Missouri
Missouri is in a fast-moving but still mostly local/legislative phase: no statewide moratorium yet, but 2026 bills, utility planning, and several city fights have made data centers a real campaign and ratepayer issue.
IARM Domain Signals
Energy/Power is the dominant stressor: Ameren told lawmakers it expects 2,000 MW of new load and approved new gas/battery buildout partly for data centers, while Hawley and SB 1750 focus on preventing utility customers from subsidizing grid upgrades. Water/Geology is the next major issue: Independence and Montgomery County opposition repeatedly cite water use, and SB 1750 explicitly requires water-usage disclosure and shortfall planning.
IIKey 2026 Races
Independence mayor: Bridget McCandless (D/municipal), who backed Nebius tax incentives, vs. Kevin King (D/municipal), who signed a petition for a public vote; data center opposition was a central campaign issue. Independence City Council at-large: Jared Fears (incumbent, supported tax incentives), Cody Atkinson (pro-project), Jackie Dorman (opposed), and Lucy Young (pro-project). Festus city council: anti-data-center sentiment helped oust incumbent council members after approval steps for a CRG Clayco project; Mayor Sam Richards and defeated incumbents Bobby Benz, Jim Collier, Brian Wehner, and Jim Tinnin were part of the local reckoning. No clearly identified Missouri state/federal 2026 candidate has made data centers the dominant named issue beyond these local races.

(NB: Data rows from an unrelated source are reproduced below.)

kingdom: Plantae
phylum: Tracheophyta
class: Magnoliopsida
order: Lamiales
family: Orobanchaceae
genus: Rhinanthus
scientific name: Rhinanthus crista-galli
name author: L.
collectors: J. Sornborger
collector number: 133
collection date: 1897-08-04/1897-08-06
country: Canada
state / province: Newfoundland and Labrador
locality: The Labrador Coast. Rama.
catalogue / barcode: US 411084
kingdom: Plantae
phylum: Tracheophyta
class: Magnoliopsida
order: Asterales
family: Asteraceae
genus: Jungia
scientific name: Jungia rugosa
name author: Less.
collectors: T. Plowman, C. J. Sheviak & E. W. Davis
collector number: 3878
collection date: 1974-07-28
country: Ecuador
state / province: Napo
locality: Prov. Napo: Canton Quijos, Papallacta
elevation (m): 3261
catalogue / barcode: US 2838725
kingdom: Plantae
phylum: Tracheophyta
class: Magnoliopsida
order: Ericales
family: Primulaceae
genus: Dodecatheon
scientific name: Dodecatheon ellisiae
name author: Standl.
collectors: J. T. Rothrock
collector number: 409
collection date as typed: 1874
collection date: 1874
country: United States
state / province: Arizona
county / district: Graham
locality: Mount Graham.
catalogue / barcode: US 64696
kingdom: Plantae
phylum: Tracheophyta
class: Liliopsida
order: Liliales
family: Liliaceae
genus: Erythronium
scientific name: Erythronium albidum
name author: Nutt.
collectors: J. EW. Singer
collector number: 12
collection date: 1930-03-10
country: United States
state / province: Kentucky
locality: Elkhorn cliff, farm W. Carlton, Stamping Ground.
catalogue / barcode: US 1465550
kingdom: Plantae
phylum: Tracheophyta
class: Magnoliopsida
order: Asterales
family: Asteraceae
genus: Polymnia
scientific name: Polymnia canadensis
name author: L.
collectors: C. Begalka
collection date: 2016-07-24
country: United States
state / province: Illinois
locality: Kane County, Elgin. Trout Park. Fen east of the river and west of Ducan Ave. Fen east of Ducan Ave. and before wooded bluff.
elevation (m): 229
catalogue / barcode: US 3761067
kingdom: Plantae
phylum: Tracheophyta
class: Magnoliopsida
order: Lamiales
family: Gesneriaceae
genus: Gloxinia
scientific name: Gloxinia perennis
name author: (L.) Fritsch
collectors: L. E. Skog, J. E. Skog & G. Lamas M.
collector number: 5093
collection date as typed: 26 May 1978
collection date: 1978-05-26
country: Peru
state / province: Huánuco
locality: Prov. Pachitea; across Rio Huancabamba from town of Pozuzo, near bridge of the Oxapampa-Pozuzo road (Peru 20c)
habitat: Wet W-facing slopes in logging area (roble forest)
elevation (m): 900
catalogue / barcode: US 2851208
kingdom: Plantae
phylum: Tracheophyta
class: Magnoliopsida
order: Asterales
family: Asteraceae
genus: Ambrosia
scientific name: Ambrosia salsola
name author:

IIIMoratorium · Ban Status
No statewide moratorium or ban has been enacted in Missouri as of May 2026. A bill to pause new data-center-related facility applications, HB 3369, would halt acceptance, processing, or approval of applications for data center creation or expansion until Aug. 28, 2027, but it remained introduced/pending in the House. A separate Senate proposal, SB 1750, does not impose a pause; instead, it creates a regulatory framework for large load facilities. Locally, St. Louis is not imposing a moratorium but is tightening zoning rules through an updated framework and public-hearing process, and the city’s interim approach remains in place until new rules are approved and signed.
IVRatepayer · Cost-Shift Legislation
Missouri’s main 2026 cost-shift response is SB 1750 (introduced by Sen. McCreery), which defines ‘large load facilities’ and requires disclosure, studies, utility contract terms, and explicit protection that upgrade/interconnection/study costs ‘shall not be shifted to ratepayers in a general rate proceeding’; it also requires the facility to pay for network upgrades, capacity, and mitigation costs. In parallel, U.S. Sen. Josh Hawley (R-Mo.) has pushed legislation to require data centers to pay their own electricity and water costs, and he said similar bills have been filed in the Missouri House, though the specific House bill numbers were not identified in the sources reviewed. Missouri also has utility planning/rate implications through Ameren’s Big Hollow approval and the state’s construction-work-in-progress cost-recovery framework.
VBallot Measures
None identified.
VITop Contested Sites
1) Nebius AI data center, eastern Independence — proposed hyperscale project on nearly 400 acres; approved for billions in tax incentives and facing resident opposition and legal challenge; status: contested/proceeding. 2) CRG Clayco data center, Festus — local project whose approval steps triggered a backlash and a wave of anti-data-center election outcomes; status: contested/locally constrained. 3) Montgomery County I-70 data center proposal — massive proposed project opposed by Preserve Montgomery County LLC in litigation; status: contested. A related but not identical power-side project is Ameren’s Big Hollow Energy Center in Jefferson County, approved partly to serve anticipated large data-center load.
VIIActive Opposition Organizations
Stop the AI Data Center in Independence (Facebook-based coalition), Preserve Montgomery County LLC, local Festus anti-data-center organizers/residents, St. Louis-area neighborhood and planning commenters pushing stricter zoning, and assorted county-level resident/farmer/business coalitions opposing large projects.
VIIITalent · Workforce
None identified at the state political-surface layer as of May 2026. Talent and workforce dynamics in Missouri surface primarily at the sub-state and labor-market level — county and municipal proceedings on named projects, regional building trades council positions, and utility commission workforce testimony — which are out of scope for the tracker's state-political-surface read. Request a full RAIL briefing for sub-state and labor-market analysis.
IXData Center Cluster Size
Growing cluster. Missouri is not yet a national top-tier hub, but it has multiple large proposed hyperscale projects, at least one major utility buildout tied to expected load, and roughly 2,000 MW of new load under contract discussions cited by Ameren. Active project count and operational MW are not fully consolidated in public sources.
XKey Quote
‘I think we ought to say in the law that the data centers have to pay for their own electricity, the data centers have to pay for their own water supply’ — U.S. Sen. Josh Hawley, as reported by Missourinet on Feb. 27, 2026.